Mr. Trichet said he had “no indication that would change my trust” that the Federal Reserve, the U.S. Treasury and President Barack Obama “aren’t playing a tactic of a weak dollar,” Mr. Trichet said. “I have no reason to think that.”

While the United States argues that China in particular should allow its currency to appreciate more rapidly, China and other emerging markets are loath to do so. They argue that the additional round of quantitative easing by the Fed is hurting the value of the dollar artificially while prompting more cash to flow into emerging nations as investors seek the higher interest rates in such countries.

Although finance ministers who gathered at a preparatory meeting in South Korea last month pledged to refrain from weakening their currencies and to let the markets exert more influence in setting foreign exchange rates, a concrete agreement on current account limits, proposed by the U.S. Treasury secretary, Timothy F. Geithner, is likely to prove elusive.

Many emerging-market countries and Japan have been intervening in the foreign exchange markets in an effort to slow the rise in the values of their currencies, which they fear could harm export industries by making exported goods and services more expensive for overseas consumers.

Partially as a result of currency inflows, the yen is up 15 percent against the U.S. dollar this year.

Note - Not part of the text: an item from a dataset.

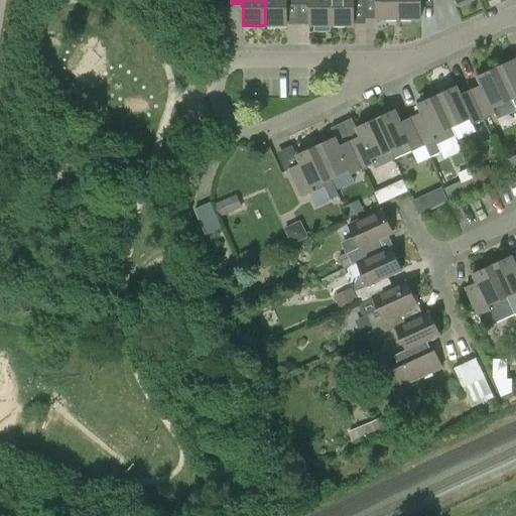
[(287,25),(287,3),(298,3),(298,0),(265,0),(265,25),(287,25)]
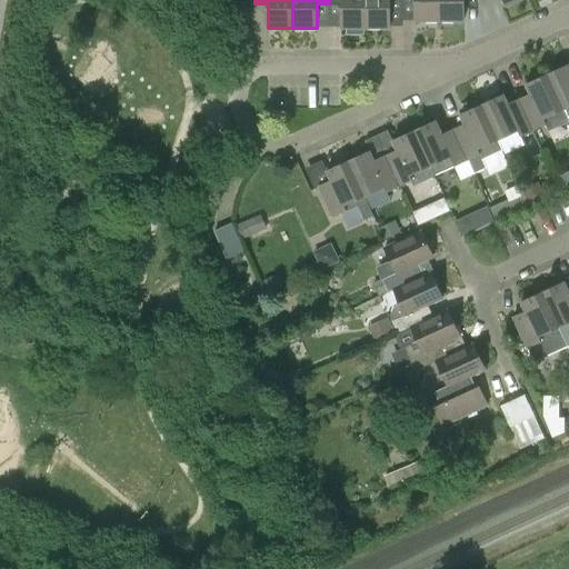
[(363,33),(363,28),(367,28),(366,0),(329,0),(329,3),(341,3),(341,28),(347,28),(347,33),(363,33)]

The Thai baht is up 11 percent, and the South Korean won has gained 5 percent.

Some countries have also already announced or signaled steps to discourage capital inflows. Brazil and Thailand, for example, raised taxes last month on foreign investment in government bonds, a step designed to deter excessive inflows.

Capital controls have so far not been “too Draconian,” said Yougesh Khatri, senior Southeast Asia economist at Nomura, in a conference call from Singapore on Thursday. But the risk is that such measures might escalate in the longer term, he added, while more foreign exchange intervention is likely.

The Hang Seng index in Hong Kong rose 1.6 percent Thursday, while the Nikkei 225 index in Japan played catch-up after a public holiday, gaining 2.2 percent.

The Kospi in South Korea edged up 0.3 percent, while the Straits Times index in Singapore was up 0.5 percent by late afternoon.